The intense growth of secondary mortgage market opportunities may have been created by Fannie and Freddie in response to market demand. But could it be, however innocently, that Fannie and Freddie also created opportunities in the market to help move the stock? When a company trades publicly on an exchange, management must grow sales year-over-year to increase profitability. Trouble can brew when concern for shareholder value affects the underlying product. When you are talking about residential real estate loans sold into the secondary market, you have to lend more to make a better profit, create more loan products and find more people to buy them.
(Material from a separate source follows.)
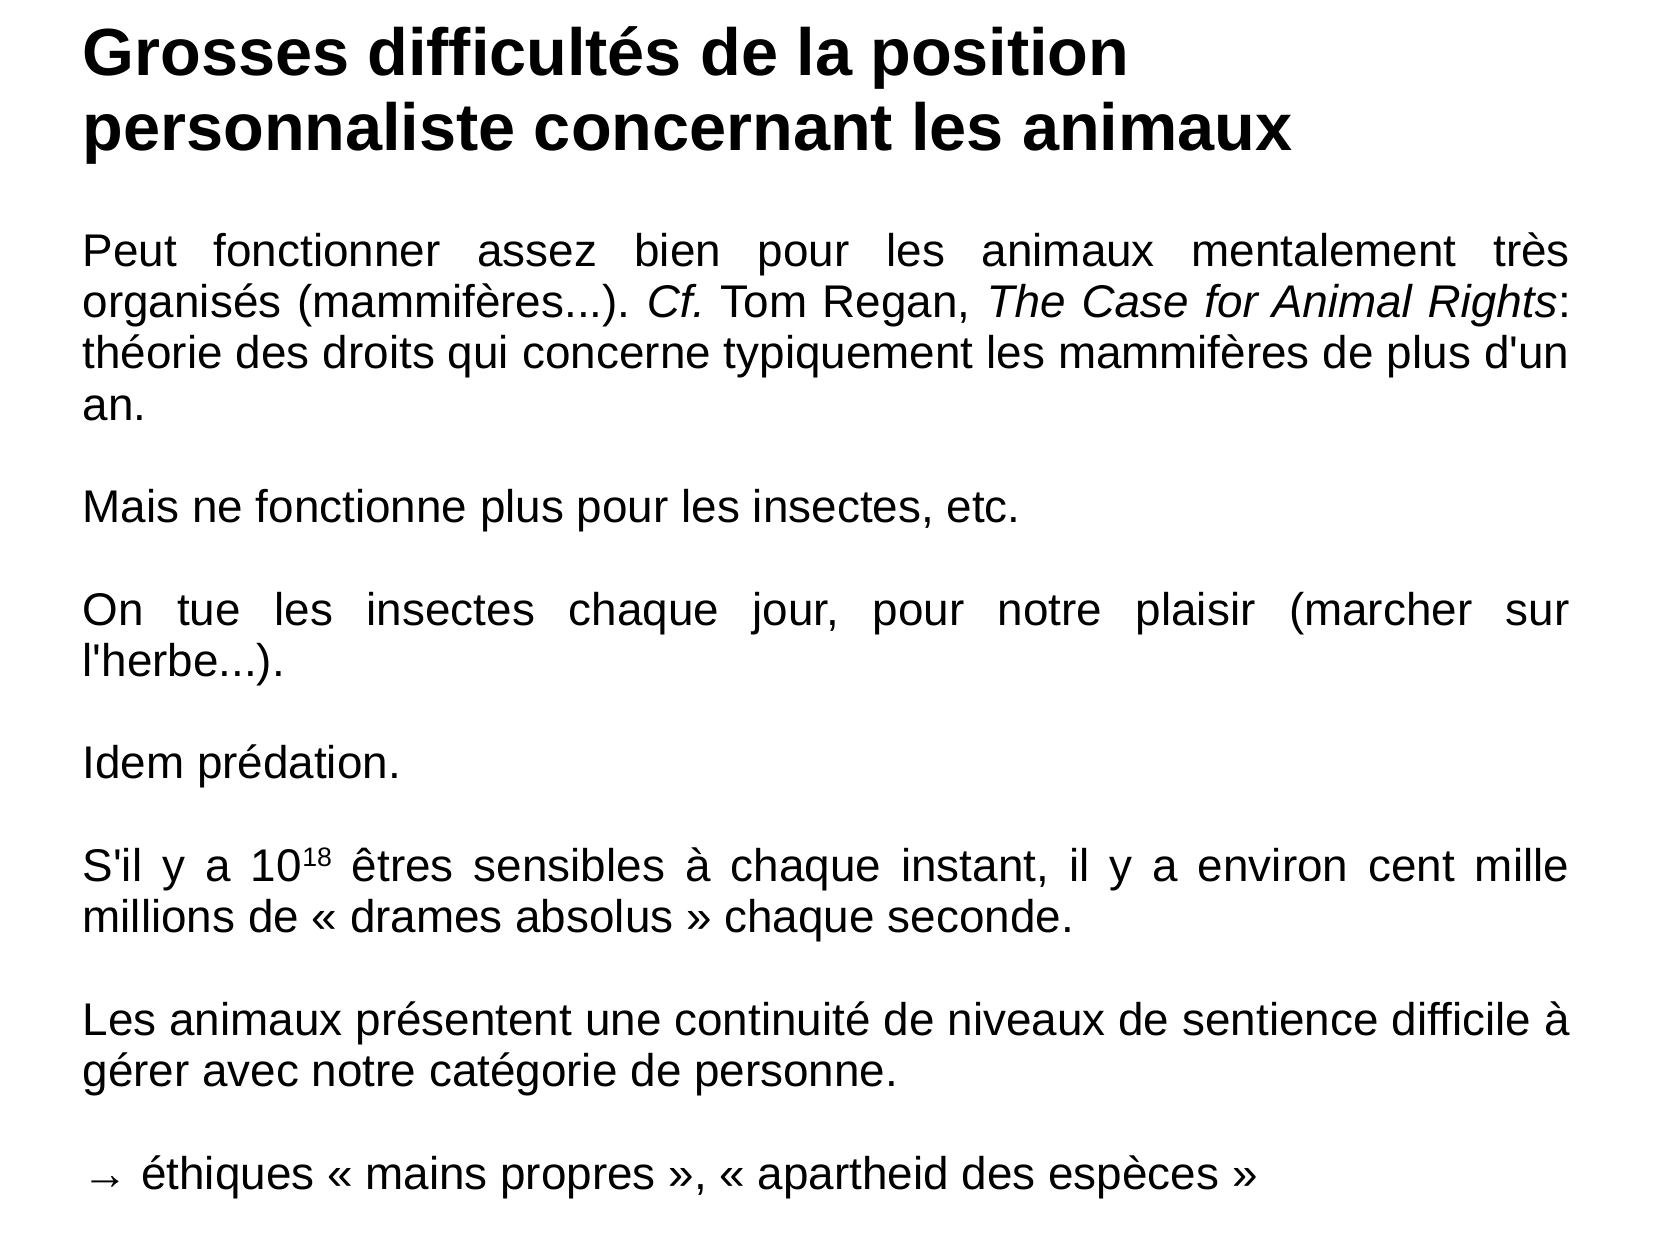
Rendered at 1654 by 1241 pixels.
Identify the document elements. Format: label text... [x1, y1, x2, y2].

subtitle Grosses difficultés de la position personnaliste concernant les animaux Peut fonctionner assez bien pour les animaux mentalement très organisés (mammifères...). Cf. Tom Regan, The Case for Animal Rights: théorie des droits qui concerne typiquement les mammifères de plus d'un an. Mais ne fonctionne plus pour les insectes, etc. On tue les insectes chaque jour, pour notre plaisir (marcher sur l'herbe...). Idem prédation. S'il y a 1018 êtres sensibles à chaque instant, il y a environ cent mille millions de « drames absolus » chaque seconde. Les animaux présentent une continuité de niveaux de sentience difficile à gérer avec notre catégorie de personne. → éthiques « mains propres », « apartheid des espèces » [82, 13, 1571, 1200]
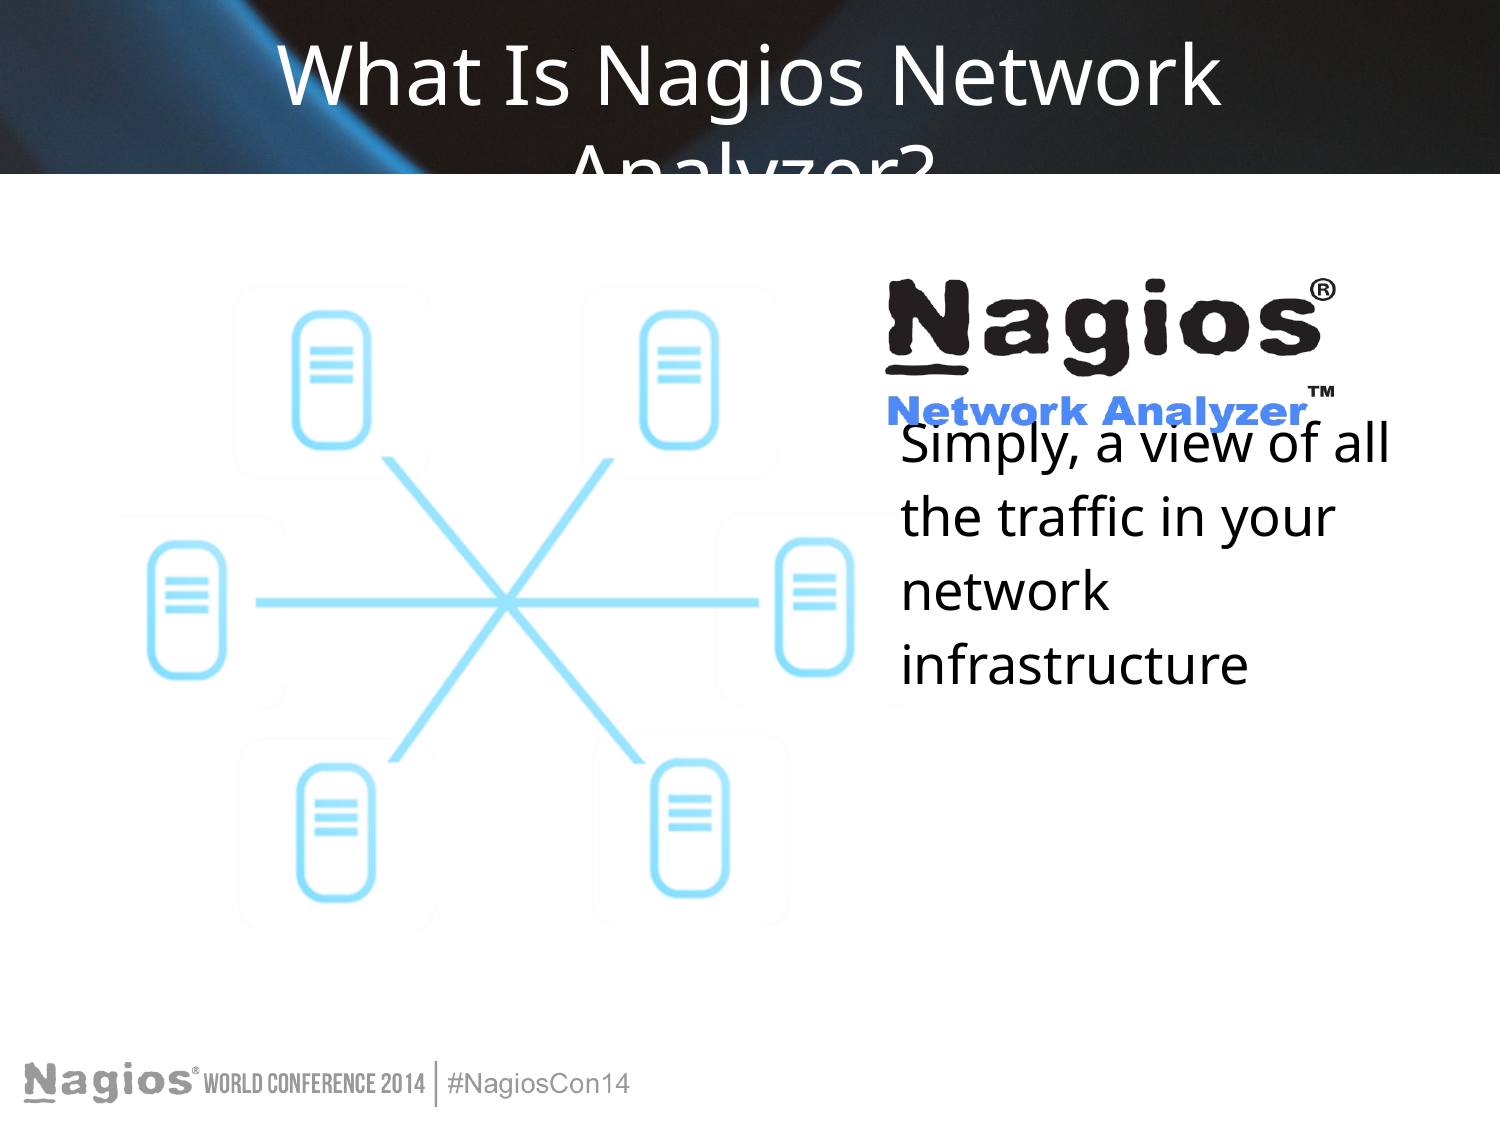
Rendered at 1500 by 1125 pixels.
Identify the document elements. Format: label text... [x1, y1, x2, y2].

The goal for shareholders in a publicly traded company is to increase share value over time. The only way that happens is to create a product that is unique and then sell a whole lot of it. When sales wane, the stock price either stays put or goes down and the party is over for shareholders. If you invest in any stock, you want the price to go up and then - BAM! - take profits.

Before 1989, ownership of the stock in Freddie Mac was limited to financial institutions and a few others. Congress then allowed Freddie Mac to trade publicly. Freddie's chart has been simply gorgeous since then, on a steady rise until about 2001 when it started to hover, more or less, around the same price before it went down in 2003. It shot up again with the increase in the volume of sub-prime market lending. Now it is in the toilet.

During the years when Freddie's stock price wasn't moving in any significant direction and the Wall Street "Talking Heads" took note of this, company management must have felt some pressure to get the stock moving. Growth in secondary market sales would have been one way to raise the stock price. Of course, we now know that the key difference in this economic cycle is the massive increase in the amount of mortgage-backed securities issued in the secondary market. This created a revolving door of liquidity that was almost too good to be true. The lenders kept on lending -- to anyone and everyone they could place in a loan.

Returning Fannie and Freddie to closely-held status, monitored away from the frenzy of public exchanges and Wall Street analysts, would not affect liquidity in the national real estate market because sales of loan portfolios to the secondary market would continue unchanged. However, company management would no longer have to be concerned about the stock price, shareholder value, and meeting regulatory reporting requirements for publicly traded companies. Instead, they could focus on the original -- public -- mission of both entities -- providing liquidity to the national real estate market.